== Information provided ==

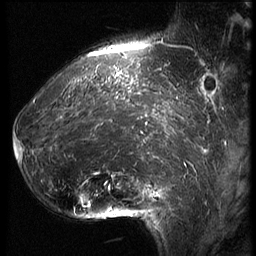
Breast MRI (dynamic contrast-enhanced), one sagittal slice; position 18 of 62 along the scan axis; 3 images stored at this slice position (order not interpretable as contrast timing); 1.5 T; TE 4.2 ms, TR 9 ms; 2.5 mm slice thickness; 256 × 256 image matrix, field of view 180 × 180 mm. Female patient, age 39 years. From the clinical record (not read from this slice): setting: breast cancer imaged before/during neoadjuvant chemotherapy; receptor status: HER2-positive.
Structures marked on this image (semi-automatic segmentation, software-assisted and operator-edited):
- analysis volume of interest (the breast-tissue region the enhancement analysis was run in; not a lesion): bounding box [x1, y1, x2, y2] px = [16, 64, 171, 228]
- tumour enhancement mask (voxels above the 140 % enhancement threshold inside the analysis volume of interest): [16, 72, 170, 205]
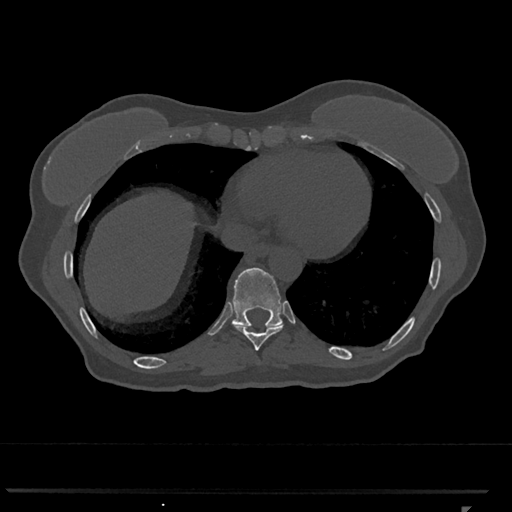
CT including the spine, one axial slice; bone window (W 1800 / L 400 HU); 0.5 mm slice thickness; 512 × 512 image matrix, field of view 380 × 380 mm. Female patient, age 62 years. Case-level facts recorded for this patient, not image findings: primary cancer: renal.
Outlined on this slice (semi-automatic segmentation, software-assisted and operator-edited):
- T10 vertebra: bounding box (x1, y1, x2, y2) in pixels: (231, 267, 283, 327)
- T9 vertebra: (233, 323, 283, 351)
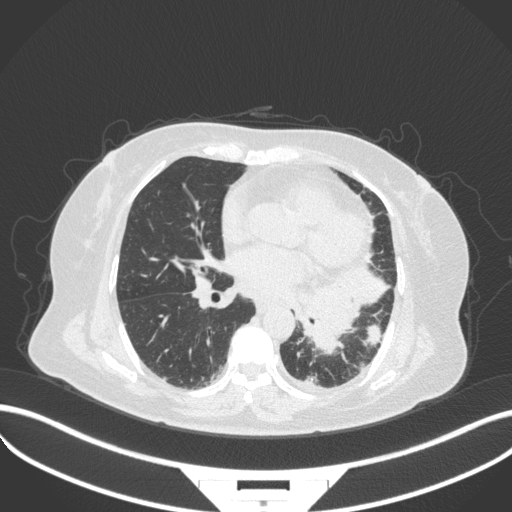
Chest CT, one axial slice; slice 163 of 328 in the series (ordered by position); reconstruction kernel B31f; lung window (W 1500 / L -600 HU); 512 × 512 image matrix, field of view 400 × 400 mm. Patient: female, 69 years. From the clinical record (not read from this slice): clinical TNM (as recorded): T2b N3 M1.
Structures marked on this image (bounding box drawn by a radiologist):
- lung tumour (recorded histology: adenocarcinoma): bounding box [x1, y1, x2, y2] px = [299, 272, 390, 357]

== Work to complete ==
In the records above, find the line containing "- T10 vertebra: bounding". Reproduce it and every line after it through the last line, omitting pictures.

== Task answer ==
- T10 vertebra: bounding box (x1, y1, x2, y2) in pixels: (231, 267, 283, 327)
- T9 vertebra: (233, 323, 283, 351)
Chest CT, one axial slice; slice 163 of 328 in the series (ordered by position); reconstruction kernel B31f; lung window (W 1500 / L -600 HU); 512 × 512 image matrix, field of view 400 × 400 mm. Patient: female, 69 years. From the clinical record (not read from this slice): clinical TNM (as recorded): T2b N3 M1.
Structures marked on this image (bounding box drawn by a radiologist):
- lung tumour (recorded histology: adenocarcinoma): bounding box [x1, y1, x2, y2] px = [299, 272, 390, 357]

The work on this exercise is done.